**Assigned task**
Render the lines from the one containing "Inspection line / blood-pressure" through the last line as a JSON list of strings, one string per line, skipping blank lines.

** Records for the exercise follows **

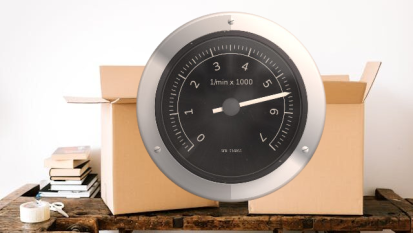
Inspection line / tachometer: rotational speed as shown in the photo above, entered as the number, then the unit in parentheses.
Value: 5500 (rpm)
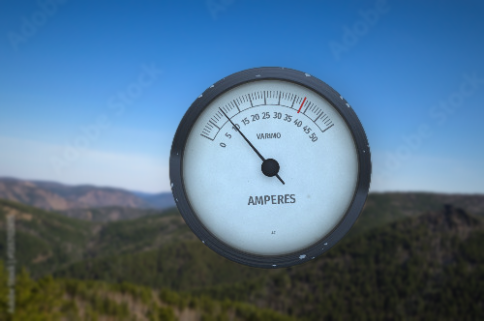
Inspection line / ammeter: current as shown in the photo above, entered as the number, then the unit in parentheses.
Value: 10 (A)
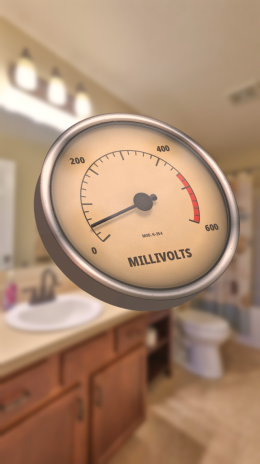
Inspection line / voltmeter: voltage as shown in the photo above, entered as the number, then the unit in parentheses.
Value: 40 (mV)
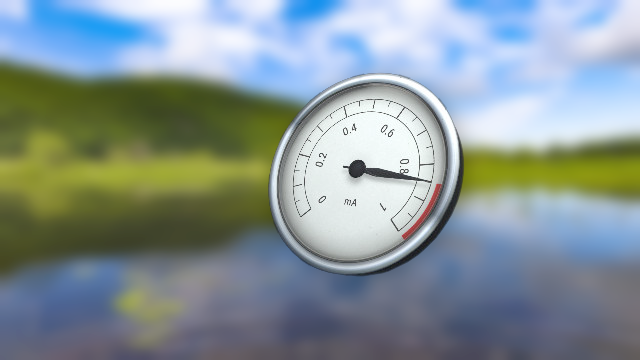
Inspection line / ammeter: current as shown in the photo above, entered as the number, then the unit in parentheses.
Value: 0.85 (mA)
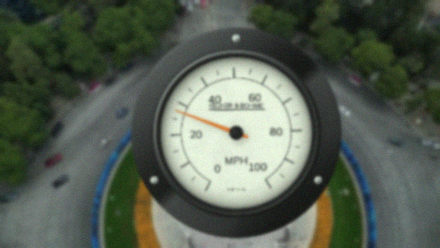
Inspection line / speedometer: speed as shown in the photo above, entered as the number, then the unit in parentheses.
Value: 27.5 (mph)
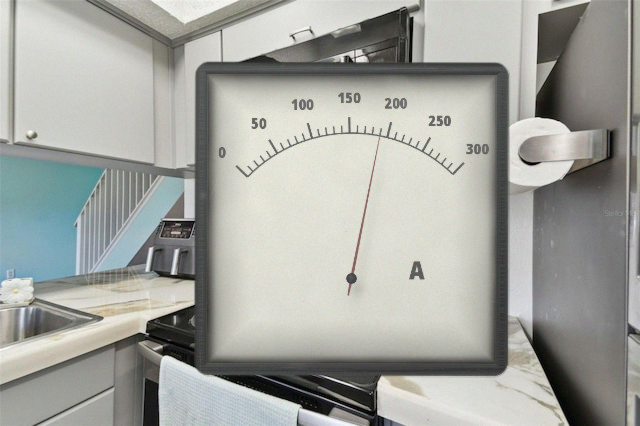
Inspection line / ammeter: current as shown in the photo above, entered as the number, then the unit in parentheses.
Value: 190 (A)
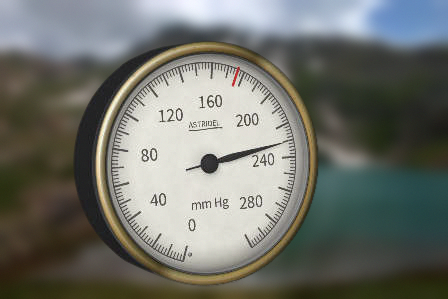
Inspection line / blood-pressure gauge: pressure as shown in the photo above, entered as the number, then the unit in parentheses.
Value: 230 (mmHg)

** End of Records for the exercise **

**Solution for this task**
[
  "Inspection line / blood-pressure gauge: pressure as shown in the photo above, entered as the number, then the unit in parentheses.",
  "Value: 230 (mmHg)"
]